Task to complete>
Exclude every picture and return the remaining entries below verbatim.

=== Input for this task ===

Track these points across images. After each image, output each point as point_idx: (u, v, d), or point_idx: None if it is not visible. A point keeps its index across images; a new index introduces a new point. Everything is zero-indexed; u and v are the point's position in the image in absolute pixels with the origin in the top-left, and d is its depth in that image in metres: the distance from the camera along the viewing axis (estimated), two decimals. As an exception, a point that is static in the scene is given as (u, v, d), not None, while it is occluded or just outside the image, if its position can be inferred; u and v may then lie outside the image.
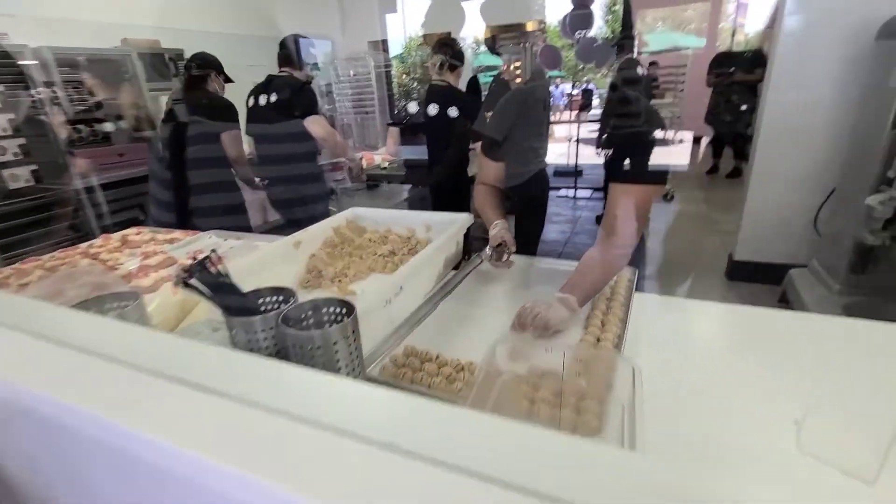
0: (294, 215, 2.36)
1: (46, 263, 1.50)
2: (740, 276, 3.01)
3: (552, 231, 4.10)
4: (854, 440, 0.62)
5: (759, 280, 2.91)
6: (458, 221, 1.26)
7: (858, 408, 0.66)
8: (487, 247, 1.23)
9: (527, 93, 1.52)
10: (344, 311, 0.76)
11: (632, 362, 0.51)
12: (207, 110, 2.19)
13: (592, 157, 5.04)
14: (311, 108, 2.27)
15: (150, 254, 1.45)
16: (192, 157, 2.16)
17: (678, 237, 4.00)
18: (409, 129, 3.12)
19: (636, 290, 1.06)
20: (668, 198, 4.97)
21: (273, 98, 2.26)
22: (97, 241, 1.69)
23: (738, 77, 4.75)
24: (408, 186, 2.72)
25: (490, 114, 1.50)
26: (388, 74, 6.52)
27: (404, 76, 8.29)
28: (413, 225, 1.43)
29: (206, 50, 2.36)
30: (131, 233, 1.75)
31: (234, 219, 2.65)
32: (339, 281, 1.23)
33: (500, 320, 1.02)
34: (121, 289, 0.95)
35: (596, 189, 5.01)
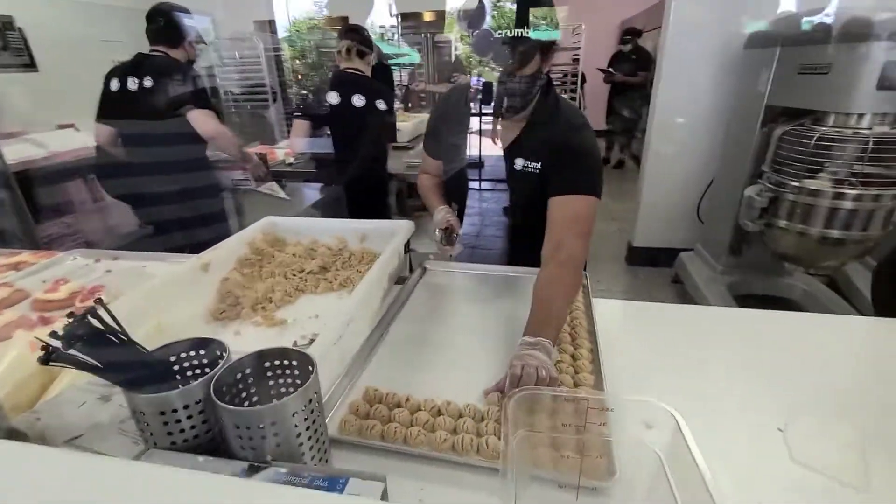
0: (177, 240, 1.97)
1: None
2: (639, 261, 3.29)
3: (464, 225, 4.11)
4: (836, 444, 0.63)
5: (655, 264, 3.21)
6: (401, 230, 1.13)
7: (836, 409, 0.69)
8: (436, 230, 1.21)
9: (454, 89, 1.44)
10: (293, 363, 0.60)
11: (670, 409, 0.46)
12: None
13: (490, 149, 5.16)
14: (198, 98, 1.88)
15: (-16, 289, 1.09)
16: None
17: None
18: (315, 121, 2.85)
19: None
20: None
21: (147, 83, 1.86)
22: None
23: (618, 78, 5.18)
24: (318, 186, 2.48)
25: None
26: (278, 59, 5.98)
27: (296, 61, 7.71)
28: (343, 234, 1.26)
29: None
30: (-49, 258, 1.31)
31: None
32: (263, 308, 1.03)
33: (464, 339, 0.92)
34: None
35: (499, 181, 5.14)
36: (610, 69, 5.23)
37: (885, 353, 0.91)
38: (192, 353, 0.61)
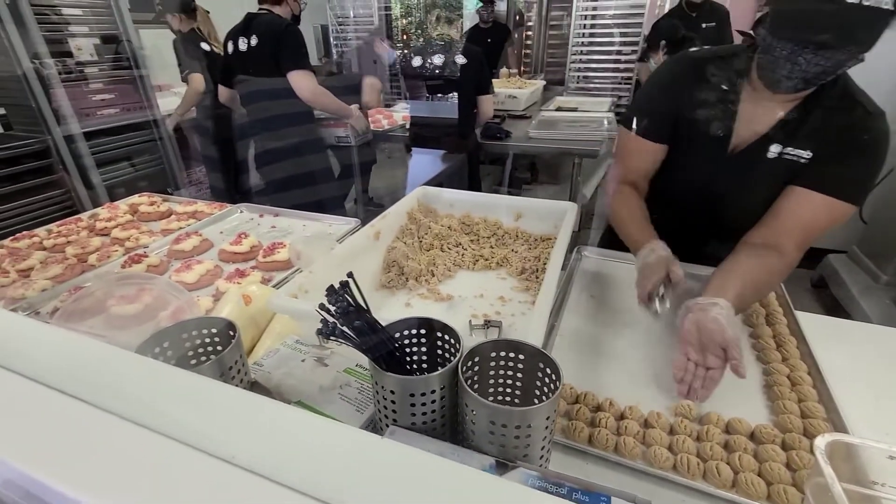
0: (292, 199, 2.04)
1: (44, 241, 1.24)
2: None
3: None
4: None
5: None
6: (569, 213, 1.06)
7: None
8: (652, 287, 0.80)
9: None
10: (519, 356, 0.58)
11: None
12: None
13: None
14: (297, 59, 1.87)
15: (180, 237, 1.20)
16: None
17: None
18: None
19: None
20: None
21: (254, 42, 1.88)
22: (102, 212, 1.42)
23: None
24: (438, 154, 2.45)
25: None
26: (388, 17, 5.99)
27: (402, 19, 7.68)
28: (494, 210, 1.22)
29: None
30: (143, 202, 1.47)
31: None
32: (427, 281, 1.03)
33: (638, 338, 0.85)
34: (194, 310, 0.73)
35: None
36: None
37: None
38: (411, 333, 0.61)
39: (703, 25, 3.04)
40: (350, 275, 0.55)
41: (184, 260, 1.10)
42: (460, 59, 2.29)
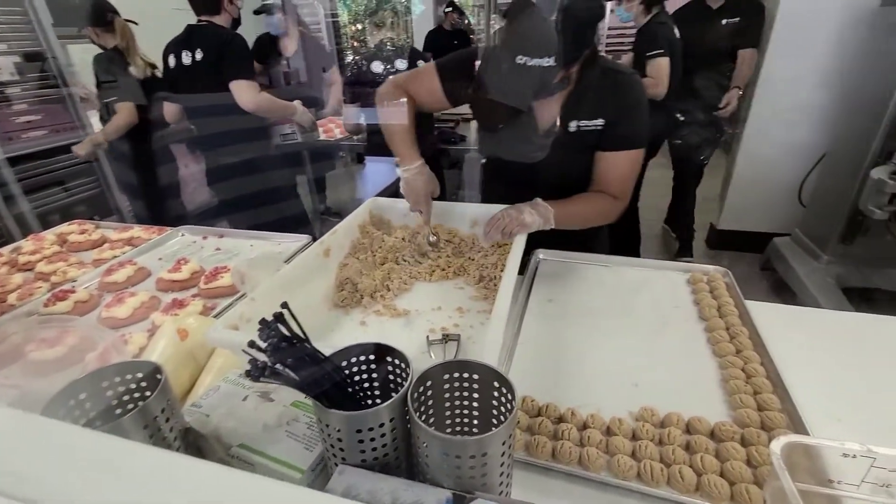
0: (249, 217, 1.95)
1: (-44, 281, 1.11)
2: (721, 245, 3.06)
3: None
4: None
5: (740, 248, 2.98)
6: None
7: None
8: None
9: None
10: (473, 376, 0.55)
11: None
12: None
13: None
14: (240, 69, 1.82)
15: (112, 267, 1.11)
16: None
17: (659, 206, 3.98)
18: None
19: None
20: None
21: (199, 56, 1.83)
22: (26, 245, 1.30)
23: None
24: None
25: None
26: (336, 24, 5.89)
27: (352, 27, 7.58)
28: (449, 218, 1.19)
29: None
30: (72, 230, 1.36)
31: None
32: (382, 296, 0.99)
33: (603, 341, 0.85)
34: (122, 351, 0.66)
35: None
36: None
37: None
38: (363, 357, 0.58)
39: (725, 21, 2.50)
40: (285, 305, 0.51)
41: (116, 293, 1.01)
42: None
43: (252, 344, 0.46)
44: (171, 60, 1.88)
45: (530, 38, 0.82)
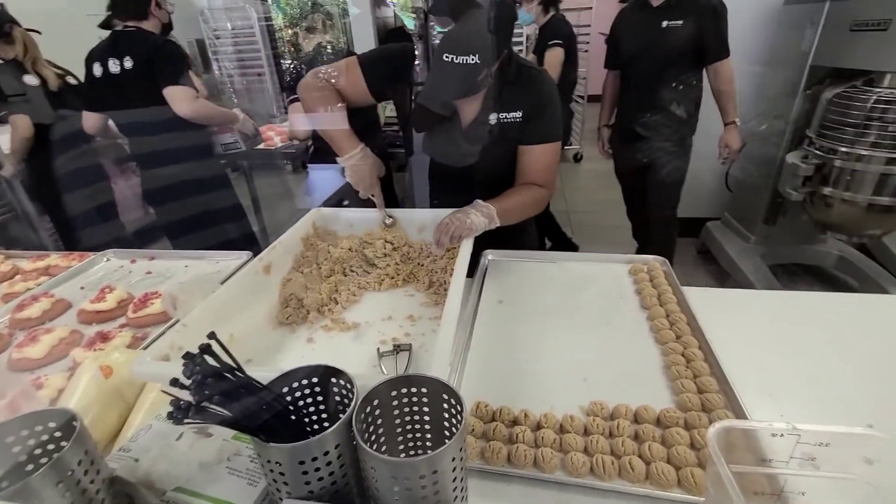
0: (193, 237, 1.83)
1: None
2: (661, 232, 3.22)
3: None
4: None
5: (680, 234, 3.14)
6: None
7: None
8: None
9: None
10: (422, 390, 0.54)
11: None
12: None
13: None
14: (174, 75, 1.72)
15: (24, 302, 1.00)
16: None
17: (592, 197, 4.13)
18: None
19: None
20: (577, 158, 5.14)
21: (128, 64, 1.71)
22: (-82, 283, 1.15)
23: None
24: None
25: None
26: (269, 27, 5.69)
27: (288, 30, 7.34)
28: (399, 224, 1.17)
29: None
30: (-25, 263, 1.22)
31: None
32: (330, 310, 0.96)
33: (556, 340, 0.86)
34: (33, 400, 0.59)
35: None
36: None
37: None
38: (301, 385, 0.55)
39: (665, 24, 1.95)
40: (212, 335, 0.47)
41: (30, 330, 0.91)
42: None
43: (175, 382, 0.42)
44: (97, 69, 1.73)
45: (458, 37, 0.85)
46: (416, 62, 1.13)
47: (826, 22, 1.98)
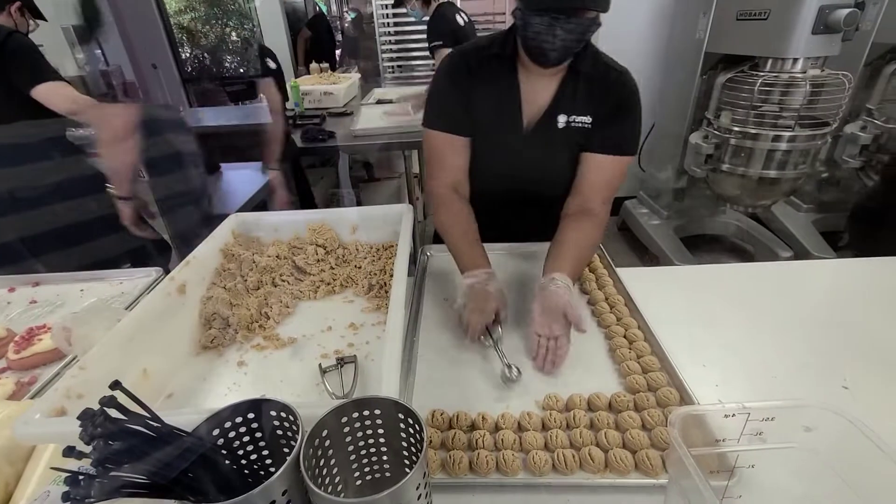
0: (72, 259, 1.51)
1: None
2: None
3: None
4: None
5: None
6: (406, 215, 0.99)
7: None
8: (472, 323, 0.79)
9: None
10: (375, 412, 0.49)
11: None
12: None
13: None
14: (39, 71, 1.40)
15: None
16: None
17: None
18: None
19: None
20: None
21: None
22: None
23: None
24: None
25: None
26: (162, 12, 5.14)
27: (182, 16, 6.68)
28: (329, 225, 1.10)
29: None
30: None
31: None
32: (261, 326, 0.87)
33: (506, 335, 0.85)
34: None
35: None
36: None
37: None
38: (233, 424, 0.48)
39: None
40: (115, 384, 0.39)
41: None
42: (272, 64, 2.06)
43: (70, 451, 0.34)
44: None
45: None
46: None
47: (716, 11, 2.15)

===

Response box>
Track these points across images. After each image, output each point as point_idx: (u, v, d), or point_idx: None if it is not visible. A point keeps its index across images; a new index introduces a new point. Everything is zero-indexed; u and v are the point's position in the image in absolute pixels with the origin in the top-left, and d is its depth in that image in metres: the distance from the camera along the viewing axis (estimated), two decimals. As an exception, a point that is static in the scene is given as (u, v, d), not None, while it is occluded or just outside the image, if its position can be inferred; u and v may then lie outside the image.
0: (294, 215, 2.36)
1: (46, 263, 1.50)
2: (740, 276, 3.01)
3: (552, 231, 4.10)
4: (854, 440, 0.62)
5: (759, 280, 2.91)
6: (458, 221, 1.26)
7: (858, 408, 0.66)
8: (487, 247, 1.23)
9: (527, 93, 1.52)
10: (344, 311, 0.76)
11: (632, 362, 0.51)
12: (207, 110, 2.19)
13: (592, 157, 5.04)
14: (311, 108, 2.27)
15: (150, 254, 1.45)
16: (192, 157, 2.16)
17: (678, 237, 4.00)
18: (409, 129, 3.12)
19: (636, 290, 1.06)
20: (668, 198, 4.97)
21: (273, 98, 2.26)
22: (97, 241, 1.69)
23: (738, 77, 4.75)
24: (408, 186, 2.72)
25: (490, 114, 1.50)
26: (388, 74, 6.52)
27: (404, 76, 8.29)
28: (413, 225, 1.43)
29: (206, 50, 2.36)
30: (131, 233, 1.75)
31: (234, 219, 2.65)
32: (339, 281, 1.23)
33: (500, 320, 1.02)
34: (121, 289, 0.95)
35: (596, 189, 5.01)
0: (177, 240, 1.97)
1: None
2: (639, 261, 3.29)
3: (464, 225, 4.11)
4: (836, 444, 0.63)
5: (655, 264, 3.21)
6: (401, 230, 1.13)
7: (836, 409, 0.69)
8: (436, 230, 1.21)
9: (454, 89, 1.44)
10: (293, 363, 0.60)
11: (670, 409, 0.46)
12: None
13: (490, 149, 5.16)
14: (198, 98, 1.88)
15: (-16, 289, 1.09)
16: None
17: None
18: (315, 121, 2.85)
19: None
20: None
21: (147, 83, 1.86)
22: None
23: (618, 78, 5.18)
24: (318, 186, 2.48)
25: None
26: (278, 59, 5.98)
27: (296, 61, 7.71)
28: (343, 234, 1.26)
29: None
30: (-49, 258, 1.31)
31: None
32: (263, 308, 1.03)
33: (464, 339, 0.92)
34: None
35: (499, 181, 5.14)
36: (610, 69, 5.23)
37: (885, 353, 0.91)
38: (192, 353, 0.61)
0: (292, 199, 2.04)
1: (44, 241, 1.24)
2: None
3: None
4: None
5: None
6: (569, 213, 1.06)
7: None
8: (652, 287, 0.80)
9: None
10: (519, 356, 0.58)
11: None
12: None
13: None
14: (297, 59, 1.87)
15: (180, 237, 1.20)
16: None
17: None
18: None
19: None
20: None
21: (254, 42, 1.88)
22: (102, 212, 1.42)
23: None
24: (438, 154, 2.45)
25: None
26: (388, 17, 5.99)
27: (402, 19, 7.68)
28: (494, 210, 1.22)
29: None
30: (143, 202, 1.47)
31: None
32: (427, 281, 1.03)
33: (638, 338, 0.85)
34: (194, 310, 0.73)
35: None
36: None
37: None
38: (411, 333, 0.61)
39: (703, 25, 3.04)
40: (350, 275, 0.55)
41: (184, 260, 1.10)
42: (460, 59, 2.29)
0: (249, 217, 1.95)
1: (-44, 281, 1.11)
2: (721, 245, 3.06)
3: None
4: None
5: (740, 248, 2.98)
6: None
7: None
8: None
9: None
10: (473, 376, 0.55)
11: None
12: None
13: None
14: (240, 69, 1.82)
15: (112, 267, 1.11)
16: None
17: (659, 206, 3.98)
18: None
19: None
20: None
21: (199, 56, 1.83)
22: (26, 245, 1.30)
23: None
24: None
25: None
26: (336, 24, 5.89)
27: (352, 27, 7.58)
28: (449, 218, 1.19)
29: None
30: (72, 230, 1.36)
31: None
32: (382, 296, 0.99)
33: (603, 341, 0.85)
34: (122, 351, 0.66)
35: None
36: None
37: None
38: (363, 357, 0.58)
39: (725, 21, 2.50)
40: (285, 305, 0.51)
41: (116, 293, 1.01)
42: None
43: (252, 344, 0.46)
44: (171, 60, 1.88)
45: (530, 38, 0.82)
0: (193, 237, 1.83)
1: None
2: (661, 232, 3.22)
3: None
4: None
5: (680, 234, 3.14)
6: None
7: None
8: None
9: None
10: (422, 390, 0.54)
11: None
12: None
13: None
14: (174, 75, 1.72)
15: (24, 302, 1.00)
16: None
17: (592, 197, 4.13)
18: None
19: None
20: (577, 158, 5.14)
21: (128, 64, 1.71)
22: (-82, 283, 1.15)
23: None
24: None
25: None
26: (269, 27, 5.69)
27: (288, 30, 7.34)
28: (399, 224, 1.17)
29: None
30: (-25, 263, 1.22)
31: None
32: (330, 310, 0.96)
33: (556, 340, 0.86)
34: (33, 400, 0.59)
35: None
36: None
37: None
38: (301, 385, 0.55)
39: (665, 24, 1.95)
40: (212, 335, 0.47)
41: (30, 330, 0.91)
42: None
43: (175, 382, 0.42)
44: (97, 69, 1.73)
45: (458, 37, 0.85)
46: (416, 62, 1.13)
47: (826, 22, 1.98)
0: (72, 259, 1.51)
1: None
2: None
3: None
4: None
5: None
6: (406, 215, 0.99)
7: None
8: (472, 323, 0.79)
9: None
10: (375, 412, 0.49)
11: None
12: None
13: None
14: (39, 71, 1.40)
15: None
16: None
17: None
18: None
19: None
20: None
21: None
22: None
23: None
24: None
25: None
26: (162, 12, 5.14)
27: (182, 16, 6.68)
28: (329, 225, 1.10)
29: None
30: None
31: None
32: (261, 326, 0.87)
33: (506, 335, 0.85)
34: None
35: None
36: None
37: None
38: (233, 424, 0.48)
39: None
40: (115, 384, 0.39)
41: None
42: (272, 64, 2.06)
43: (70, 451, 0.34)
44: None
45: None
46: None
47: (716, 11, 2.15)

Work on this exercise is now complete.